How pretty is this dish? Soba noodles are a great alternative when you mind says pasta but your body (or in my case thighs) says “Umm no, you need to eat a salad.” This is considerably lighter than a crazy heavy pasta dish, but still super filling and won’t leave you in a coma. Perfect for those hot days, and so tasty! The noodles are tossed in a sesame soy vinaigrette that really brightens up all the ingredients in this dish. The shrimp is a great addition for a little protein action. This also holds up in the fridge pretty well so it’s a great idea to make more to have some leftovers for a quick lunch or another dinner. :)
Sesame Soba Noodles with Shrimp
2 tablespoons soy sauce
1 tablespoons rice wine vinegar
1 tablespoon sesame oil
2 1/2 teaspoons sugar
1/4 teaspoon cracked black pepper
2 cups vegetable stock
12 large shrimp, peeled, deveined and cleaned with tails intact
12 ounces cooked and cooled soba noodles
1 cup cooked and shelled edamame
1 cup petite green beans, halved lengthwise
toasted sesame seeds
or furikake seasoning
1. Place all sauce ingredients into a large mixing bowl and whisk together.

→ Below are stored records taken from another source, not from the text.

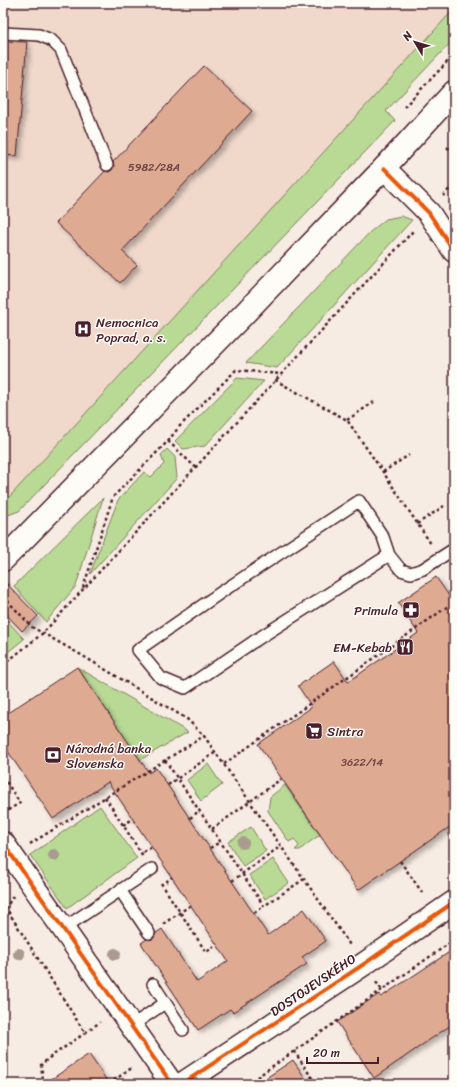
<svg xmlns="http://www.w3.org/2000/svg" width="457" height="1087" viewBox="0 0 457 1087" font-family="Sriracha,sans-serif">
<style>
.built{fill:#f0d8cb}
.green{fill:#b8da94;stroke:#817c60}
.building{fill:#deaa92;stroke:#4a1f2b;filter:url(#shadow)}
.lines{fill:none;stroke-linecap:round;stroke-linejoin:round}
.lane-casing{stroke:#4a1f2b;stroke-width:14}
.street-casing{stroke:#4a1f2b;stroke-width:25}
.primary-casing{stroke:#4a1f2b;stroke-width:25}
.path{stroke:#4a1f2b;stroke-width:2.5;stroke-dasharray:3 3;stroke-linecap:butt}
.lane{stroke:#fdfcf7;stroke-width:11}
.street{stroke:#fdfcf7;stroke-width:22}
.primary{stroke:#fdfcf7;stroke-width:22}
.cycleway-casing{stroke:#fdfcf7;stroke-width:6}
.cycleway{stroke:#e8590c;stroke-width:4}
.tree{fill:#aa9a8f}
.labels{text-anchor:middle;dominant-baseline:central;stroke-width:3;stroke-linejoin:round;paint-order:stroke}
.number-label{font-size:11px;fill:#6f4245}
.poi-label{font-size:13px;fill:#4a1f2b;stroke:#fdfcf7;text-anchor:start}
.street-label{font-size:13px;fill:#4a1f2b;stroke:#fdfcf7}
</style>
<defs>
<filter id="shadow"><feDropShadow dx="3.5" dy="3.5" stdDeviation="2" flood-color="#0004"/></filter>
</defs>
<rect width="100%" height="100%" fill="#f7ece3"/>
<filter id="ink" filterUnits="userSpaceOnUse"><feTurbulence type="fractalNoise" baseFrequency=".025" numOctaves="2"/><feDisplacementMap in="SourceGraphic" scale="8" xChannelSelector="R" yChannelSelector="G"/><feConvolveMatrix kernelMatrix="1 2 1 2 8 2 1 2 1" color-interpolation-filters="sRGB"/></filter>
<g filter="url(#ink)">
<path class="built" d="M3,3H454V9L3,504Z"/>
<g class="green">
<path d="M454,9V39L386,111L395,121L19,511L8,515L3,520V504Z"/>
<path d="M401,216L412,220L277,368L246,363L370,232L386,219Z"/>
<path d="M237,378L264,381L205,446L183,449L175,441Z"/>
<path d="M167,449L175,457L177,478L90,574L118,500L144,472L151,477L164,464L161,455Z"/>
<path d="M103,498L76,586L46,622L14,586Z"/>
<path d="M3,616L24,639L3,656Z"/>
<path d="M77,667L188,732L140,760Z"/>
<path d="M208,764L222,785L201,801L187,780Z"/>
<path d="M285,785L320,835L307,844L300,850H295L299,846L294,839L289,842L268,811L270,797Z"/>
<path d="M100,806L137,858L67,908L30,855Z"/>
<path d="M251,827L266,851L243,866L228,842Z"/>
<path d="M273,859L289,883L265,899L249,875Z"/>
</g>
<g class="building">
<path d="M3,41L27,42L17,156L3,155Z"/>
<path d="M204,66L252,111L122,251L137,265L120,283L56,223L105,171L109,172L112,170L114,166L113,162Z"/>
<path d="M436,577L454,603V824L358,890L258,744L312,707L298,686L334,661L348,682L418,633L398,603Z"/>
<path d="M3,580L38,616L22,631L3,611Z"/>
<path d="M77,667L149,773L156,768L268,935L304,909L326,941L302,957L307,964L233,1012L230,1009L198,1030L141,943L147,939H153L156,933L162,929L197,982L228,961L108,782L53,819L3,744V716Z"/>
<path d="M454,949V1023L374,1078L337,1022L379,994L381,997Z"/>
<path d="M89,1054L109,1084H44Z"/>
<path d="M293,1060L309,1084H257Z"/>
</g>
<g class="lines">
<defs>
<g id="lane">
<path d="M3,33L39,35L51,40L61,50L107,165"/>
<path d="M389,555L253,642L185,688L161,678L138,650L223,591L359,501L383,537L389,555L401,570L411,573L423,569L454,549"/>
<path d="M120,890L149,933"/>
<path d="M64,928L152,869"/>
<path d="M153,984L183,1030"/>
<path d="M131,1026L165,1003"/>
</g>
<g id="street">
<path d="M384,168L429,213L454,251"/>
<path d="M3,843L172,1084"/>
<path d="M182,1084L364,964L454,902"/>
</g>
<path id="primary" d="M3,560L243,315L384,168L454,92"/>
</defs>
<use href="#lane" class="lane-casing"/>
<use href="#street" class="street-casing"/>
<use href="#primary" class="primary-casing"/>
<g class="path">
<path d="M404,107L454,55"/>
<path d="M447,147L454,154"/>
<path d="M443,196L454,184"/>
<path d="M275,380L347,420L383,472L431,544"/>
<path d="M347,420L374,402"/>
<path d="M168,441L195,467"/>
<path d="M383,472L409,455"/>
<path d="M417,524L444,506"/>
<path d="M450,571L454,577"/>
<path d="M83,588L113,497L168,441L179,427L236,370L281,374"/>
<path d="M3,596L32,627L83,656L187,719L204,736L350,945"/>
<path d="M3,665L43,633L414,230"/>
<path d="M165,760L264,906L304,879"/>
<path d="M224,764L454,602"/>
<path d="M3,777L20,803L3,813"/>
<path d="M168,785L216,752"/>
<path d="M105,797L143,856"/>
<path d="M190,818L199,811"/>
<path d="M123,825L133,819"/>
<path d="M212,829L281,779"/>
<path d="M30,844L204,736"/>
<path d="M210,848L220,842"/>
<path d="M143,852L152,847"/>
<path d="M400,861L424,895"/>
<path d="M232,881L281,846"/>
<path d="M166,882L172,877"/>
<path d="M161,883L206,952L214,947"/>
<path d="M13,896L6,908L85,1033L100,1022"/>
<path d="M254,913L264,906"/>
<path d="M163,924L191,905"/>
<path d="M376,982L382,990L454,940"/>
<path d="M294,1051L316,1084"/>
<path d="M45,1084L43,1080L41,1065L49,1058L85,1033"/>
<path d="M109,1084L133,1067"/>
<path d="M247,1084L382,990"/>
</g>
<use href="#lane" class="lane"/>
<use href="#street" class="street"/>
<use href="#primary" class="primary"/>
<defs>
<g id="cycleway">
<path d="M384,168L429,213L454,251"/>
<path d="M3,843L172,1084"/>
<path d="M182,1084L364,964L454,902"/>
</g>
</defs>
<use href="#cycleway" class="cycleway-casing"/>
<use href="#cycleway" class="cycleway"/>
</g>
<g class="tree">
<circle cx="243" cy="843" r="6"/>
<circle cx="54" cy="855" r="6"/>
<circle cx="19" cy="954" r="6"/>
<circle cx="115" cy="954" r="6"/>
</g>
</g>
<defs>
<symbol id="hospital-square" viewBox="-11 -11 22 22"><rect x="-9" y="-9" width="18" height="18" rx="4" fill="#4a1f2b" stroke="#fdfcf7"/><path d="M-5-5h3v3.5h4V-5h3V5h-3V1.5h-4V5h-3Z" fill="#fff"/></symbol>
<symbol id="pharmacy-square" viewBox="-11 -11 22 22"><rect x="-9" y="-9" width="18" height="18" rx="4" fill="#4a1f2b" stroke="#fdfcf7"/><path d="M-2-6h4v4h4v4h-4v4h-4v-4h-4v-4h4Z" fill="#fff"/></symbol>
<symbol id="restaurant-square" viewBox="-11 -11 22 22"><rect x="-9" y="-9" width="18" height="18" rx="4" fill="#4a1f2b" stroke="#fdfcf7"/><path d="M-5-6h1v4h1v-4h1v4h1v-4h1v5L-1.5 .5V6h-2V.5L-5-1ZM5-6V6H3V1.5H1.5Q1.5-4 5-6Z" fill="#fff"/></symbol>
<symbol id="supermarket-square" viewBox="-11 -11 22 22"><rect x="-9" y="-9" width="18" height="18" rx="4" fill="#4a1f2b" stroke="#fdfcf7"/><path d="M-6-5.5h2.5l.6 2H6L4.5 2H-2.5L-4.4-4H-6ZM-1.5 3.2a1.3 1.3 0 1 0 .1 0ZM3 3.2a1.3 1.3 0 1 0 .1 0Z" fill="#fff"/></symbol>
<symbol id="bank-square" viewBox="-11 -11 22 22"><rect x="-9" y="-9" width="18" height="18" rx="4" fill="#4a1f2b" stroke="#fdfcf7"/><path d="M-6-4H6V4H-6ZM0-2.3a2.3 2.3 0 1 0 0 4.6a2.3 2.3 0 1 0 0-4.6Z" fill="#fff"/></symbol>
</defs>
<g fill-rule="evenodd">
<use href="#hospital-square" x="73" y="319" width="20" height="20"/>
<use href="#pharmacy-square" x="401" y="600" width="20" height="20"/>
<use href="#restaurant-square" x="395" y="637" width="20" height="20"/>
<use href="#supermarket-square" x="304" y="721" width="20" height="20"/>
<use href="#bank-square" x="43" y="745" width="20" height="20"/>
</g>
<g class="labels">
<g class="number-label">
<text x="154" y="167">5982/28A</text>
<text x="362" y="762">3622/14</text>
</g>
<g class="poi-label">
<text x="96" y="322">Nemocnica<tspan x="96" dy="15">Poprad, a. s.</tspan></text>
<text x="398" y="610" text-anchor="end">Primula</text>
<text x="392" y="647" text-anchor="end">EM-Kebab</text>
<text x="327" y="731">Sintra</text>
<text x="66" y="748">Národná banka<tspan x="66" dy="15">Slovenska</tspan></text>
</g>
<g class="street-label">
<text transform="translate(313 985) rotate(-34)">DOSTOJEVSKÉHO</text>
</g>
</g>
<rect width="457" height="1087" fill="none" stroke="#fdfcf7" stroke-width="16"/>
<rect x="8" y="8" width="441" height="1071" fill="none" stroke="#4a1f2b" stroke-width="1.5" filter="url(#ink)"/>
<g transform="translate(415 42) rotate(308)" stroke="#fdfcf7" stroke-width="3" paint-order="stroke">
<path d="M0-3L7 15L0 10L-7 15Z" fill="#4a1f2b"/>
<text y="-6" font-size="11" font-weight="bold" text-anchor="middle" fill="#4a1f2b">N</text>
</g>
<path d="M307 1057v6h71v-6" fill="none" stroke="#4a1f2b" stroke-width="2"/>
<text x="313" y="1057" font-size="12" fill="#4a1f2b" stroke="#fdfcf7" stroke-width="3" paint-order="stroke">20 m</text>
</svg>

2. Pour stock into a saucepan and bring to a simmer. Add shrimp and poach for 4 to 5 minutes. Remove from heat and transfer to a bowl of ice water. Drain and lightly season with salt and pepper.
3. Add noodles, edamame and green beans into the mixing bowl with the vinaigrette and toss together until the noodles are well coated and everything is completely combined.
4. Top with shrimp and lightly toss together.
5. Finish with a generous sprinkle of toasted sesame seeds or furikake seasoning and serve.